Exercise requirements :: Look through the data that follows and copy each line with the string "final".
-- -- --
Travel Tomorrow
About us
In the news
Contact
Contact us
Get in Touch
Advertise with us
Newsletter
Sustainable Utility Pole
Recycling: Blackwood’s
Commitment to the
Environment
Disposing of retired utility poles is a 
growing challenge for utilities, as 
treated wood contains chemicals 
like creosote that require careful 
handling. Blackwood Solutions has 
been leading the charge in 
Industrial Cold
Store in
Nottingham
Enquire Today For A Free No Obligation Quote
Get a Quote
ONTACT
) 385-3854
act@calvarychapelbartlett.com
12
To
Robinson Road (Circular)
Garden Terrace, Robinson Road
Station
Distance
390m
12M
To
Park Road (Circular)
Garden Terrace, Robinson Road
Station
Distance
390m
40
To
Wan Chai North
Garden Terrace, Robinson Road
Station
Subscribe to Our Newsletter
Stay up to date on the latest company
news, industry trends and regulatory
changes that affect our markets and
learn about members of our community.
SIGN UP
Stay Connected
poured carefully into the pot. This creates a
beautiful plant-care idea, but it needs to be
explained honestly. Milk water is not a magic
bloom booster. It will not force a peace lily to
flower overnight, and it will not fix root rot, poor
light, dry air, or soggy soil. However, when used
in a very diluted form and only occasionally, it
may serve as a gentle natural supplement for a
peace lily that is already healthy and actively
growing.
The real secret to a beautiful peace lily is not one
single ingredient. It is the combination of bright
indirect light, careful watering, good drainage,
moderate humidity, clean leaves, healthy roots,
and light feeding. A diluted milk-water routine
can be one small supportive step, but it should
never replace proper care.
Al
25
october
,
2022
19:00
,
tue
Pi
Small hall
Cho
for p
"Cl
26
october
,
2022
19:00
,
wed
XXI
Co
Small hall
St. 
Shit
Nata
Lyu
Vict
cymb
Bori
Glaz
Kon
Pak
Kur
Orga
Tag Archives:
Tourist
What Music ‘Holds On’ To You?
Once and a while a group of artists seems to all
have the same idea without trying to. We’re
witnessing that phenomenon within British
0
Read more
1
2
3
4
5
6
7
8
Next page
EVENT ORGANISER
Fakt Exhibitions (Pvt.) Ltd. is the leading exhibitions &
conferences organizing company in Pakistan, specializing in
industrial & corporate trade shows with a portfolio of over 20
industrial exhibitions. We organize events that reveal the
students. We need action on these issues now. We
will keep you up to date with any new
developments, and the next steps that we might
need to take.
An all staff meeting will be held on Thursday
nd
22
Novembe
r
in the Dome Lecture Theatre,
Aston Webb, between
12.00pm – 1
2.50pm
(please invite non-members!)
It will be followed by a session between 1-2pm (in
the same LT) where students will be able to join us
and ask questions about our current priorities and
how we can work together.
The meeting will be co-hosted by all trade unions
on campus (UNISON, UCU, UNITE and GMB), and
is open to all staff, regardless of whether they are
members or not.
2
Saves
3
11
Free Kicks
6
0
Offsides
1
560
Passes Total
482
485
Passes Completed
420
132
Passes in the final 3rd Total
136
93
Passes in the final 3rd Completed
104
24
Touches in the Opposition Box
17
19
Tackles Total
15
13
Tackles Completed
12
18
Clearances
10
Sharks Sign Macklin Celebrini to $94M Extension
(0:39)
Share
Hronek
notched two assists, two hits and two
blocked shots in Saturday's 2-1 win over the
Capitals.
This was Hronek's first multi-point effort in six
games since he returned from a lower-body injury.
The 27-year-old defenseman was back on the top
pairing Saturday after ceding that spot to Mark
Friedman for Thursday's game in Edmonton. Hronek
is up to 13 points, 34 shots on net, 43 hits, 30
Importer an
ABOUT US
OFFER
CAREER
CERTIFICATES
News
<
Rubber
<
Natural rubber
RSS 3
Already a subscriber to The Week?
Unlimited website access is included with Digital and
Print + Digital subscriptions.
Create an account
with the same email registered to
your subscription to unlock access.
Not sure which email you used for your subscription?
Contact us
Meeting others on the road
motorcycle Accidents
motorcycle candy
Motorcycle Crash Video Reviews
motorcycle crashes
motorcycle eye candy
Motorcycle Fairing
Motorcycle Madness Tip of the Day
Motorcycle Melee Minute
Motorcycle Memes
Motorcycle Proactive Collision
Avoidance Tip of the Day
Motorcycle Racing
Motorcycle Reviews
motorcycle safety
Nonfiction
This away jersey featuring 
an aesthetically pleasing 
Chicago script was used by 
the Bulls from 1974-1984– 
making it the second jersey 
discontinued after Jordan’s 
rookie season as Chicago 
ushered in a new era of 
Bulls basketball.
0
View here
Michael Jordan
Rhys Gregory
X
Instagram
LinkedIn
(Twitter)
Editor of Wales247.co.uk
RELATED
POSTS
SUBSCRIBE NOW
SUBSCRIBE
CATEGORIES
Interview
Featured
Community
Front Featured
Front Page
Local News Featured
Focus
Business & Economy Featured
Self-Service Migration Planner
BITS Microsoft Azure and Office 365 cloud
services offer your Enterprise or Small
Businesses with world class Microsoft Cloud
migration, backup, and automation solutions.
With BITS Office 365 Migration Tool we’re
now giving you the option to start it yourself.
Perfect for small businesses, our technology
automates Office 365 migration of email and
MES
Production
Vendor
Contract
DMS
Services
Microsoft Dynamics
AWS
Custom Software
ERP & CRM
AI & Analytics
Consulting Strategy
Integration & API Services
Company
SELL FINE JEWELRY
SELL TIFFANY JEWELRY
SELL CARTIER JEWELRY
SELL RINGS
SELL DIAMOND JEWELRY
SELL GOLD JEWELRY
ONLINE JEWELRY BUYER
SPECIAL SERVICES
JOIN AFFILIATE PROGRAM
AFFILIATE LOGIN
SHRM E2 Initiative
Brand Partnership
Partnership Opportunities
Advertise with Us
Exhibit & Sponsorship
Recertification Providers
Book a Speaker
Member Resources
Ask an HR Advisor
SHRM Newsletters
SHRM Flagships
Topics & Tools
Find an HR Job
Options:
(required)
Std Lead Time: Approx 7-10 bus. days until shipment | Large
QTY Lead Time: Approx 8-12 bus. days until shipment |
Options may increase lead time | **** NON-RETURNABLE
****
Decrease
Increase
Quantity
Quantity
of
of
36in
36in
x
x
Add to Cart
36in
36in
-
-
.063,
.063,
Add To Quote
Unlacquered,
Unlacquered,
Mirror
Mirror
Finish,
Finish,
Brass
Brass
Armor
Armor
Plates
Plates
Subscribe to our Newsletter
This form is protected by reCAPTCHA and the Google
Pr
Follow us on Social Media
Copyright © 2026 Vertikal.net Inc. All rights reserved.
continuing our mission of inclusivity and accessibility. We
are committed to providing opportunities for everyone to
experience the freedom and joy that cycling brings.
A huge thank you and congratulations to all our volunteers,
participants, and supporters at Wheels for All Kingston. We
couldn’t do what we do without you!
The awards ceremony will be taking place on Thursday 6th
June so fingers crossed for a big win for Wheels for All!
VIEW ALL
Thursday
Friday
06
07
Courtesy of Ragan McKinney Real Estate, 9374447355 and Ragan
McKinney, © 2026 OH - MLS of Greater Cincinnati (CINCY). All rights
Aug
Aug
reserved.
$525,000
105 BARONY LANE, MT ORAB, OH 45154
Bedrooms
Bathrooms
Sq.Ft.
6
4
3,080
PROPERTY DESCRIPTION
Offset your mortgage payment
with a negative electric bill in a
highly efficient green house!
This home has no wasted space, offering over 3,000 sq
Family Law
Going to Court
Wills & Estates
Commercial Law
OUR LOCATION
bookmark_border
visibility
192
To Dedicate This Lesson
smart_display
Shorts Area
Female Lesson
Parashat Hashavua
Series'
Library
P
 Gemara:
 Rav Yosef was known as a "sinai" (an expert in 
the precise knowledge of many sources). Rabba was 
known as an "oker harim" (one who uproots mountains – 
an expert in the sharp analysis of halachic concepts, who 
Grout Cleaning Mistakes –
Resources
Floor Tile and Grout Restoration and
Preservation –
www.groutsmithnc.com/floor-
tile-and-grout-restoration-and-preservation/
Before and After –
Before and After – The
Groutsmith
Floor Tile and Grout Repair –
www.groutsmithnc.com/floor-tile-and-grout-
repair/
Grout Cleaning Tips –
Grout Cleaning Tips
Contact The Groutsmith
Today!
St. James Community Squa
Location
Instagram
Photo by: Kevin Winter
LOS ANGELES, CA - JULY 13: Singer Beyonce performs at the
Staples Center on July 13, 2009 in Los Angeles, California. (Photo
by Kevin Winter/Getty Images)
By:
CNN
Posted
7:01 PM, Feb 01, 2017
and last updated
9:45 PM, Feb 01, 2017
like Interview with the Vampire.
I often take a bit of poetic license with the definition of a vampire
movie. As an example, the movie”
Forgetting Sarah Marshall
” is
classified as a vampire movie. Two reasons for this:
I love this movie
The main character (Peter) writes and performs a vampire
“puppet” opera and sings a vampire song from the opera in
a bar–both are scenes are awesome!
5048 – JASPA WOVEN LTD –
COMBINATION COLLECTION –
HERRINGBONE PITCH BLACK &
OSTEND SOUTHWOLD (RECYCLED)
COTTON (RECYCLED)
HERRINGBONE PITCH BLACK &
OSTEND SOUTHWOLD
-- -- --
Answer for the task ::
Passes in the final 3rd Total
Passes in the final 3rd Completed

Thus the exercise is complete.